▶ **Text passage**
/Meta-Learning-for-StarCraft-II-Minigames

We reproduced DeepMind's results and implement a meta-learning (MLSH) agent which can generalize across minigames.

Primary LanguagePython

Meta-Learning for StarCraft II Minigame Strategy

For this project we implemented and tested deep reinforcement learning methods for five SC2LE minigames involving moving units to target locations as well as battles between groups of agents. This project was developed for the course COMS 4995 Deep Learning taught by Prof. Iddo Drori at Columbia University, in Spring 2018. This work is done by Connor Hargus, Jerome Kafrouni and Roop Pal who have contributed equally.

We started our project by partially reproducing the results obtained by DeepMind in their SC2LE publication, as shown by the table above. Then, we implemented a meta-learning strategy showing how an agent's skills can be transferred between minigames.

A draft of our paper can be found here.

Getting started

To get started, follow the instructions on the pysc2 repository. As described in their instructions, make sure that the environment is set up correctly by running:

$ python -m pysc2.bin.agent --map Simple64

Our project relies on a few more packages, that can be installed by running:

$ pip install -r requirements.txt

We have tested our project using python 3 and pysc2 version 1.2, which is the main version currently available.

▶ **Data records**
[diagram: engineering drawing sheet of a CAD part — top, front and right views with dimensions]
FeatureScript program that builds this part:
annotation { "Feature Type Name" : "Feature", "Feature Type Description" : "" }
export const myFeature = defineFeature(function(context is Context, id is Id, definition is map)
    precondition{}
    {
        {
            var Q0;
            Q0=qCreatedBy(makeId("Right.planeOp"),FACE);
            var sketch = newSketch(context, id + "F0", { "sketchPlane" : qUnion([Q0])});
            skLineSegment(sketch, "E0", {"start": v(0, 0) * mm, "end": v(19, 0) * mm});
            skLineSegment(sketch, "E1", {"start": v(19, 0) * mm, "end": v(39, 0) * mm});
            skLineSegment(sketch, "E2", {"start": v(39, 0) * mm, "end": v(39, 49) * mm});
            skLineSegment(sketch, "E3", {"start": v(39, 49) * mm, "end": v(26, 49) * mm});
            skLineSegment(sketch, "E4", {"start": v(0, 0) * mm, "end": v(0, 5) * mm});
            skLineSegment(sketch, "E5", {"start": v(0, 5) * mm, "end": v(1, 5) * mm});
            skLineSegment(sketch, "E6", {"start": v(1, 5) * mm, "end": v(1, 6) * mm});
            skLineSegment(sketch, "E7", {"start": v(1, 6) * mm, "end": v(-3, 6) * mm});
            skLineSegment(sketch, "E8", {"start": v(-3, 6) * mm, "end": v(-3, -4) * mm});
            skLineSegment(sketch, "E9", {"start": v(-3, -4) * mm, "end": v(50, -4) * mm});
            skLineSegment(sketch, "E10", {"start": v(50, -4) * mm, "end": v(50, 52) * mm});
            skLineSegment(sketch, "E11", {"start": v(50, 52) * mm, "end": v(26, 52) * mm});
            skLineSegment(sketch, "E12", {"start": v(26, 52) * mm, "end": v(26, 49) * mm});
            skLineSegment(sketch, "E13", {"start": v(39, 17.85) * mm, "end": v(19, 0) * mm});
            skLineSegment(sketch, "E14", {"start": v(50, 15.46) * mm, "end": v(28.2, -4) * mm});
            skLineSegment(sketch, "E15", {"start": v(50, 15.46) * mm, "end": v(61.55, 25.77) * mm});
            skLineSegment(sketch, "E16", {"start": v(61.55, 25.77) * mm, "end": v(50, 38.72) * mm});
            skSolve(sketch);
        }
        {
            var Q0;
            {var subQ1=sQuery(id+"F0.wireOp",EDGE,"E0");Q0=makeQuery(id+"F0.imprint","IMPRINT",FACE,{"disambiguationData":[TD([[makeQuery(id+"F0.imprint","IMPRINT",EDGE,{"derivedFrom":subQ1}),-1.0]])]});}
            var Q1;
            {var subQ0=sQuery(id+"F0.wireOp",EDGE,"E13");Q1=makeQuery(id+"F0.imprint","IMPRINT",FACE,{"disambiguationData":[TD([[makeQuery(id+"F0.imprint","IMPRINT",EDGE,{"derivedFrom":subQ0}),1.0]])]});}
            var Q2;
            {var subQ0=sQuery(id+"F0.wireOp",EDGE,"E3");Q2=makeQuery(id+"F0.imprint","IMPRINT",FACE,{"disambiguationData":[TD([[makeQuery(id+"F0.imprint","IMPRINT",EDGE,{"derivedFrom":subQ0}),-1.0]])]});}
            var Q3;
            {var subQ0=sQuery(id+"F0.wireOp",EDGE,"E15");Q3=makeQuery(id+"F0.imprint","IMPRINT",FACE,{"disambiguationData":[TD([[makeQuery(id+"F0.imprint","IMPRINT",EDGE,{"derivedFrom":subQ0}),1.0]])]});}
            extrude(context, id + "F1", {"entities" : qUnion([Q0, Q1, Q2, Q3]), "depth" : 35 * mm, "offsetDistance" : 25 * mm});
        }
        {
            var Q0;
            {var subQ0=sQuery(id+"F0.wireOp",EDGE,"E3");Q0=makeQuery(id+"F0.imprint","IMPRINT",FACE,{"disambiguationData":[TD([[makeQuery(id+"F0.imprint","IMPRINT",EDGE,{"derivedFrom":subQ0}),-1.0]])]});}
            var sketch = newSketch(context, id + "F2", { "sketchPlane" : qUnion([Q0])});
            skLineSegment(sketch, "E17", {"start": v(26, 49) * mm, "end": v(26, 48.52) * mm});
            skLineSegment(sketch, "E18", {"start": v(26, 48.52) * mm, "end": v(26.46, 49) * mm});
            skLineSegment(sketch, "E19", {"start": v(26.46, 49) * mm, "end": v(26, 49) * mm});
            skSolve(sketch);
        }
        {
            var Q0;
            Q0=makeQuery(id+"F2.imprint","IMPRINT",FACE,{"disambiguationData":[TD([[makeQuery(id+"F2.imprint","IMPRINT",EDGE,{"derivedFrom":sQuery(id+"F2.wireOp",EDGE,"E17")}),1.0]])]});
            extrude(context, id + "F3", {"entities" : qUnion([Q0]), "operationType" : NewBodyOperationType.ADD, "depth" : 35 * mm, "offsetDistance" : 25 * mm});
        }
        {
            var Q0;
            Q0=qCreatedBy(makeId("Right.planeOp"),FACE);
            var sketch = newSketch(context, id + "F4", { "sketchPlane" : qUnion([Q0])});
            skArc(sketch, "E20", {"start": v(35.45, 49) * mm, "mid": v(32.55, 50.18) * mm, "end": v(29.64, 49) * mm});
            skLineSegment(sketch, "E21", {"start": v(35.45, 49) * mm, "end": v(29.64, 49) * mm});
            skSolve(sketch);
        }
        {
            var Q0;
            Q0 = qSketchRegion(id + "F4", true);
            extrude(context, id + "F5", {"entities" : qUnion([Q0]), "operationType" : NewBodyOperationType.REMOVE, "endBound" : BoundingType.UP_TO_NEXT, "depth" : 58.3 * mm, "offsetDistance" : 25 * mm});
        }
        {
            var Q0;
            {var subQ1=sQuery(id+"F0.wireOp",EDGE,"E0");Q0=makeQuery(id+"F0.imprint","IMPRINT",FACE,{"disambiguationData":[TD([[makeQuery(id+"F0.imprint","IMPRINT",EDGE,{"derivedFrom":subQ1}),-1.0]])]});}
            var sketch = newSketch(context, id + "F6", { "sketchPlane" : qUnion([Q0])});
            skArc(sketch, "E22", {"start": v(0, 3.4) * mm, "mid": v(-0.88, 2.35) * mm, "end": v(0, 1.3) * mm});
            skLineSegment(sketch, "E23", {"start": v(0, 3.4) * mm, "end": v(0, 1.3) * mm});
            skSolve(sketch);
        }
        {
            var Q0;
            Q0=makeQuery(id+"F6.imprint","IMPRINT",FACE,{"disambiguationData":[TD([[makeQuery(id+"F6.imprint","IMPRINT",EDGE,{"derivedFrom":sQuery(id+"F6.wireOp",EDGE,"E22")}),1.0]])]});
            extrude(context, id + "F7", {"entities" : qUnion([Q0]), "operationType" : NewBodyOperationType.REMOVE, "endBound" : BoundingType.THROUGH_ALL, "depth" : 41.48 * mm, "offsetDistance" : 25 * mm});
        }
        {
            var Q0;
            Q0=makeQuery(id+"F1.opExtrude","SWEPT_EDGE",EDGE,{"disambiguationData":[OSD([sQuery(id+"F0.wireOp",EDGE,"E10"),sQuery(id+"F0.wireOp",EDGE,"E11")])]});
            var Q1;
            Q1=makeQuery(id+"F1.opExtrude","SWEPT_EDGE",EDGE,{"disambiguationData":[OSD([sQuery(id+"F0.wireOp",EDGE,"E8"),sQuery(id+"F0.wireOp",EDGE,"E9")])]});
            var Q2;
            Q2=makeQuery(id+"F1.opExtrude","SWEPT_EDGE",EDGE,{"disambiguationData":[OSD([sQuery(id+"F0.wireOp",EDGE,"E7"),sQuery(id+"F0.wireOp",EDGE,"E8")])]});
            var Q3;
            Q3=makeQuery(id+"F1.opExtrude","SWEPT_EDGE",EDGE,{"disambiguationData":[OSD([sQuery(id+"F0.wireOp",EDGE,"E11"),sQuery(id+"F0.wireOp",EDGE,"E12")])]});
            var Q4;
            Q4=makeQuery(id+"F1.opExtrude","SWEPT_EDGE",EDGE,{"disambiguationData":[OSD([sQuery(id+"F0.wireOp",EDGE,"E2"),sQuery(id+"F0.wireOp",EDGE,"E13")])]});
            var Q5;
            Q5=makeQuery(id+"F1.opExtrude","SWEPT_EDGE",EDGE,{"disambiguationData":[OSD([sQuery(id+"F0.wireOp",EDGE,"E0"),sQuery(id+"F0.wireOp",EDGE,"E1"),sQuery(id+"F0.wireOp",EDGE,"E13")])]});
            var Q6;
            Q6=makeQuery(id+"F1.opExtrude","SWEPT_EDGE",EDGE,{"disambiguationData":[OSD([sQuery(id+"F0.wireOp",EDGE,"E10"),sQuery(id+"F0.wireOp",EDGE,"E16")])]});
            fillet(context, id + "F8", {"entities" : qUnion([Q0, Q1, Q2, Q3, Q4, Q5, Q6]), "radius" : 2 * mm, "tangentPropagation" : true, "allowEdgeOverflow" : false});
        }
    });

▶ **To be done**
(A) According to the StarCraft II project description, which versions of Python and pysc2 was the project tested with?
(B) Using the StarCraft II project description, explain why the two commands in its setup section are run.

▶ **Solutions**
(A) Python 3 and pysc2 version 1.2.

(B) The first command checks that the environment is set up correctly, as the pysc2 instructions describe. The second installs the additional packages the project relies on.